TASK GOAL: The full listing, excluding its pictures, should be printed exactly as it stands.

++++ LISTED RECORDS ++++

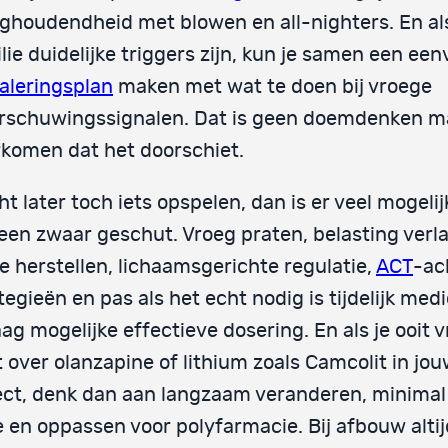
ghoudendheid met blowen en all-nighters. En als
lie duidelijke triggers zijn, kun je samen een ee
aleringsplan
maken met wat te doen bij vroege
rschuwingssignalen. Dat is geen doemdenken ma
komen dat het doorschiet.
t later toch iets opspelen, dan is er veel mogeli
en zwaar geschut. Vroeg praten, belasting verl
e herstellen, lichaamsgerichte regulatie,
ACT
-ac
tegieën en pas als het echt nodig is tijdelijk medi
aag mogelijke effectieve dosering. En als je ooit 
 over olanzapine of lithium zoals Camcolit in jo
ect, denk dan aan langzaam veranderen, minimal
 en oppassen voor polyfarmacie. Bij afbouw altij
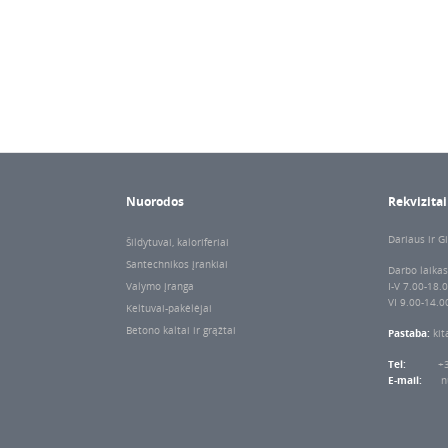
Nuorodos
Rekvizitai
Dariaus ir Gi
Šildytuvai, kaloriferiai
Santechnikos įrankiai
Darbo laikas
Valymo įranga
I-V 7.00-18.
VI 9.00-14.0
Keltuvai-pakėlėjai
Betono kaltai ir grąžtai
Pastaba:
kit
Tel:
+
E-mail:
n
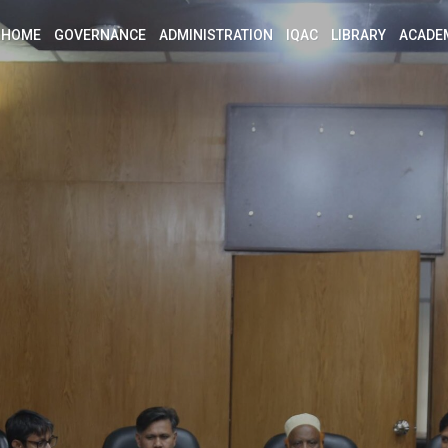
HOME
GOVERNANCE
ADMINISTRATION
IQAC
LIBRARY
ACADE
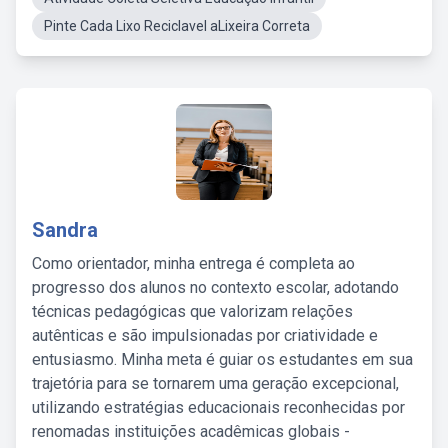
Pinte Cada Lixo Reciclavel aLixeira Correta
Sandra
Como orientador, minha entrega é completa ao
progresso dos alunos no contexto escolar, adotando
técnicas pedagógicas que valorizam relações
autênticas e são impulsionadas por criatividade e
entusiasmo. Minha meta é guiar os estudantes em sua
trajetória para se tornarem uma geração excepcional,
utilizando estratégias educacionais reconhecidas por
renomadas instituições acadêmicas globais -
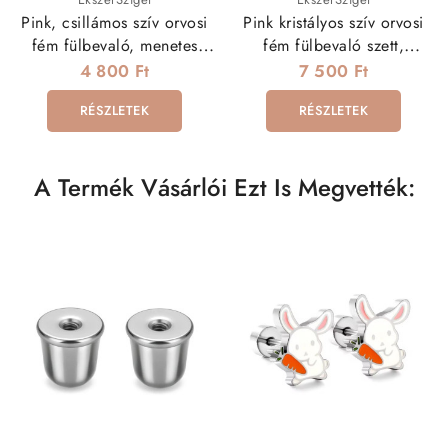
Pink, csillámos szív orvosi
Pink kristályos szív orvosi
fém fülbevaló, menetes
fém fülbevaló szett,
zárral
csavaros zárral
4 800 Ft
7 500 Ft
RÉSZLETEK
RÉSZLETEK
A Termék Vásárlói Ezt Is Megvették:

++++

RESPONSE:
ghoudendheid met blowen en all-nighters. En als
lie duidelijke triggers zijn, kun je samen een ee
aleringsplan
maken met wat te doen bij vroege
rschuwingssignalen. Dat is geen doemdenken ma
komen dat het doorschiet.
t later toch iets opspelen, dan is er veel mogeli
en zwaar geschut. Vroeg praten, belasting verl
e herstellen, lichaamsgerichte regulatie,
ACT
-ac
tegieën en pas als het echt nodig is tijdelijk medi
aag mogelijke effectieve dosering. En als je ooit 
 over olanzapine of lithium zoals Camcolit in jo
ect, denk dan aan langzaam veranderen, minimal
 en oppassen voor polyfarmacie. Bij afbouw altij
Nuorodos
Rekvizitai
Dariaus ir Gi
Šildytuvai, kaloriferiai
Santechnikos įrankiai
Darbo laikas
Valymo įranga
I-V 7.00-18.
VI 9.00-14.0
Keltuvai-pakėlėjai
Betono kaltai ir grąžtai
Pastaba:
kit
Tel:
+
E-mail:
n
HOME
GOVERNANCE
ADMINISTRATION
IQAC
LIBRARY
ACADE
Pinte Cada Lixo Reciclavel aLixeira Correta
Sandra
Como orientador, minha entrega é completa ao
progresso dos alunos no contexto escolar, adotando
técnicas pedagógicas que valorizam relações
autênticas e são impulsionadas por criatividade e
entusiasmo. Minha meta é guiar os estudantes em sua
trajetória para se tornarem uma geração excepcional,
utilizando estratégias educacionais reconhecidas por
renomadas instituições acadêmicas globais -
Pink, csillámos szív orvosi
Pink kristályos szív orvosi
fém fülbevaló, menetes
fém fülbevaló szett,
zárral
csavaros zárral
4 800 Ft
7 500 Ft
RÉSZLETEK
RÉSZLETEK
A Termék Vásárlói Ezt Is Megvették:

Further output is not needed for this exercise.